◆ Work to complete
Whenever a line in the entries below contains the string "computer", copy that line.

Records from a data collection
= Beginning of Section =
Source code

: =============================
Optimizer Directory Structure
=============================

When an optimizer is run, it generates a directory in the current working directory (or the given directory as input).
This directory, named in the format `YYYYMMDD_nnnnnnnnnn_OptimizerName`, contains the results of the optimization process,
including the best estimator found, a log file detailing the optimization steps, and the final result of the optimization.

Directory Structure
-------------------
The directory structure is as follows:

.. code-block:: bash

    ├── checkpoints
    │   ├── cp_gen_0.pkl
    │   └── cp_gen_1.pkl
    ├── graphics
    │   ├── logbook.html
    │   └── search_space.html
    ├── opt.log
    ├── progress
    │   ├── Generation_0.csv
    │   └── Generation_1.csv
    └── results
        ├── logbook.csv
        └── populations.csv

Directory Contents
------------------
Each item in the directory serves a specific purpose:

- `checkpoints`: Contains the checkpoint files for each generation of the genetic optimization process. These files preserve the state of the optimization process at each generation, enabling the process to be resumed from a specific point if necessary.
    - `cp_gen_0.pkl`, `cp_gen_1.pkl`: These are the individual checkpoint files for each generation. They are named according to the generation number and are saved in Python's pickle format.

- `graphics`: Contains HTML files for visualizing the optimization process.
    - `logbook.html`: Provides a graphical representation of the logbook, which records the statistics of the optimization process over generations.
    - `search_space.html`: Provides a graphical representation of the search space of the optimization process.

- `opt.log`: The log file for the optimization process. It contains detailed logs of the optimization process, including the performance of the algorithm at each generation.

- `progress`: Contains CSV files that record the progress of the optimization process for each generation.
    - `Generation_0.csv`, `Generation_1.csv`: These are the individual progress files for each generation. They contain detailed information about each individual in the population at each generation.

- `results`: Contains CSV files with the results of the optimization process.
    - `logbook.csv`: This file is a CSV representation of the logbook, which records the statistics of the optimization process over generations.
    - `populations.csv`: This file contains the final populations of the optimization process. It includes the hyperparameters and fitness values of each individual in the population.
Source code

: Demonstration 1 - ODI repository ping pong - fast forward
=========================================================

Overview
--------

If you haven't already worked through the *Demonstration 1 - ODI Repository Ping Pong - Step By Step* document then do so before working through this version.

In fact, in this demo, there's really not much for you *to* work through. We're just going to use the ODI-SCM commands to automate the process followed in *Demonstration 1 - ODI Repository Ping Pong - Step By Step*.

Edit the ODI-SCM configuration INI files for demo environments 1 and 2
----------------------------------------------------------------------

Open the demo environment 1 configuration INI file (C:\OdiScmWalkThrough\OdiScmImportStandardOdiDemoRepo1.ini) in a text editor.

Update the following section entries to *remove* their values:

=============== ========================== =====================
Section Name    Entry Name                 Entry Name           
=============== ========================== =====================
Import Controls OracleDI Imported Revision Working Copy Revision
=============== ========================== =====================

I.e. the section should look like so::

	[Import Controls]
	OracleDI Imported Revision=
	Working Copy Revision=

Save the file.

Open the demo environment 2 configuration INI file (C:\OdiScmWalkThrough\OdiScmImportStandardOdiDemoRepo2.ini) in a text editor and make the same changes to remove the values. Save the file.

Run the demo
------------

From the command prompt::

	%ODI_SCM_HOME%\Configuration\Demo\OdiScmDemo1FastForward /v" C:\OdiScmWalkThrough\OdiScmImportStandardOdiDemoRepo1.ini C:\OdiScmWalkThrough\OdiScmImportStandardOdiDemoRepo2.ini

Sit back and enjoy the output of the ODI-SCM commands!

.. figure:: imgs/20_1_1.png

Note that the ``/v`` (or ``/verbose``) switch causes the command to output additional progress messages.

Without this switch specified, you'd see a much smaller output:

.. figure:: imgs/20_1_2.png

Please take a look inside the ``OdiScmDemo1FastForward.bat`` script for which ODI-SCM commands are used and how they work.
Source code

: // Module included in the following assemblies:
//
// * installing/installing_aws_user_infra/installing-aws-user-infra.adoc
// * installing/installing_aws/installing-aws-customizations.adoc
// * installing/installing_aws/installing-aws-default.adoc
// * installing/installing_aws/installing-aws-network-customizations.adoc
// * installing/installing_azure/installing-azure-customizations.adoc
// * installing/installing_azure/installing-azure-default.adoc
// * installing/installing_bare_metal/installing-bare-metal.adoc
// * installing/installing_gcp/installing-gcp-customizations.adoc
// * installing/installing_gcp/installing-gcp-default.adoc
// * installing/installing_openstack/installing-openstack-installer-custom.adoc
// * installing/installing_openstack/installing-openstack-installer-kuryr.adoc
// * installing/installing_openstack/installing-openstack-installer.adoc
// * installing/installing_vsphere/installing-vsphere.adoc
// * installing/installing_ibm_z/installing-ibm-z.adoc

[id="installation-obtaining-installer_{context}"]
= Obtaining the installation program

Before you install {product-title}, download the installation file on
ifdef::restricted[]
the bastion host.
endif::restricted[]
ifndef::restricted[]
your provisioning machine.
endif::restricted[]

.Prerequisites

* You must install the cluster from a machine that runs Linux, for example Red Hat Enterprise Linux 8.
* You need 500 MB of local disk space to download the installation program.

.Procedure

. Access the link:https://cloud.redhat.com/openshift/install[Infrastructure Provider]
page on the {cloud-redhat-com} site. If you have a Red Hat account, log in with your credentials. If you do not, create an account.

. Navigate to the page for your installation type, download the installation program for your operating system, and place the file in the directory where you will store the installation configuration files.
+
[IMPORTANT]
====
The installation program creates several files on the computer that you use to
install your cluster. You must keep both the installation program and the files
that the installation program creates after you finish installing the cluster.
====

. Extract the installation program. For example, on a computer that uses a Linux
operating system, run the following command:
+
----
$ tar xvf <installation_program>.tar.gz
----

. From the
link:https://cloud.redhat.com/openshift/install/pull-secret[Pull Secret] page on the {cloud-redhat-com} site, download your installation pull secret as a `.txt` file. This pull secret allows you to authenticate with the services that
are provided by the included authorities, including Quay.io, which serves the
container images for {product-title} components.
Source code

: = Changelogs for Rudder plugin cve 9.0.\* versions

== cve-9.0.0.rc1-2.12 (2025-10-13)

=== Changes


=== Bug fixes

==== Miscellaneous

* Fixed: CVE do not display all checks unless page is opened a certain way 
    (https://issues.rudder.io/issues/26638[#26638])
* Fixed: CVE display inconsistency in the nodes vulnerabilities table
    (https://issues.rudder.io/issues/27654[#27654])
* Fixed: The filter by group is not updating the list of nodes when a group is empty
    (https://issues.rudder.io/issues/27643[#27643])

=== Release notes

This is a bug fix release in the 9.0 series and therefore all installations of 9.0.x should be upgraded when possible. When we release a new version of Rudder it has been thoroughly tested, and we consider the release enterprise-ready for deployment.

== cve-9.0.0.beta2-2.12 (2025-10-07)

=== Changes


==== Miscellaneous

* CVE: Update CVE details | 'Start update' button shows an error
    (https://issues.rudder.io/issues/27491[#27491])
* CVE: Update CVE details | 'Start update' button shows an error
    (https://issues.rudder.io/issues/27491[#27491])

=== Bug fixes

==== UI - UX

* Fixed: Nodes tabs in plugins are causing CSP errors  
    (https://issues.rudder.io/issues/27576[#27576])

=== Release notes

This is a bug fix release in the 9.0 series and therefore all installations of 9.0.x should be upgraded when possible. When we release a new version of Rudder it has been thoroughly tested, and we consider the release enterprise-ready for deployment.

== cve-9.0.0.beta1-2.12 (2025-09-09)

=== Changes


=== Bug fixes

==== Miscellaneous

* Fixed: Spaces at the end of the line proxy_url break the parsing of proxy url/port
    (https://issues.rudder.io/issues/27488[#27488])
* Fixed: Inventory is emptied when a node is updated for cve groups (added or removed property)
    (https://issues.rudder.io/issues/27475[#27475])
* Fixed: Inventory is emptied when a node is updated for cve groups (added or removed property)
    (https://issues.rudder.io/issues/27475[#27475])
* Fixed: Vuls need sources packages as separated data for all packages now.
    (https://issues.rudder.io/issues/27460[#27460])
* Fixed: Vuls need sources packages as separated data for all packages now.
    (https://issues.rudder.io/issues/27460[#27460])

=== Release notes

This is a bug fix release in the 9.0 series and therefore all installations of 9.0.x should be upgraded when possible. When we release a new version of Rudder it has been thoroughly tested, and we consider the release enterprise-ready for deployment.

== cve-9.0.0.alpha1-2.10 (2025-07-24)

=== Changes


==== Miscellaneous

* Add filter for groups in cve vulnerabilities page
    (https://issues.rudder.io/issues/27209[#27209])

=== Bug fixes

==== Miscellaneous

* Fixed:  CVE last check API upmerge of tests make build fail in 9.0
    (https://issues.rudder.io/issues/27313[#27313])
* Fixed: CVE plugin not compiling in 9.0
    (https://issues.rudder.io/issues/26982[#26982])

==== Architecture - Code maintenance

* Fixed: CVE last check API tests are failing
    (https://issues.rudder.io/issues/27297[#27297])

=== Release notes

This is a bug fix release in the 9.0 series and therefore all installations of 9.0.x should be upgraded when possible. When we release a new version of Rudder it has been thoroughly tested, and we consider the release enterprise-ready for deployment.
= End of Section =
◆ Solved exercise
The installation program creates several files on the computer that you use to
. Extract the installation program. For example, on a computer that uses a Linux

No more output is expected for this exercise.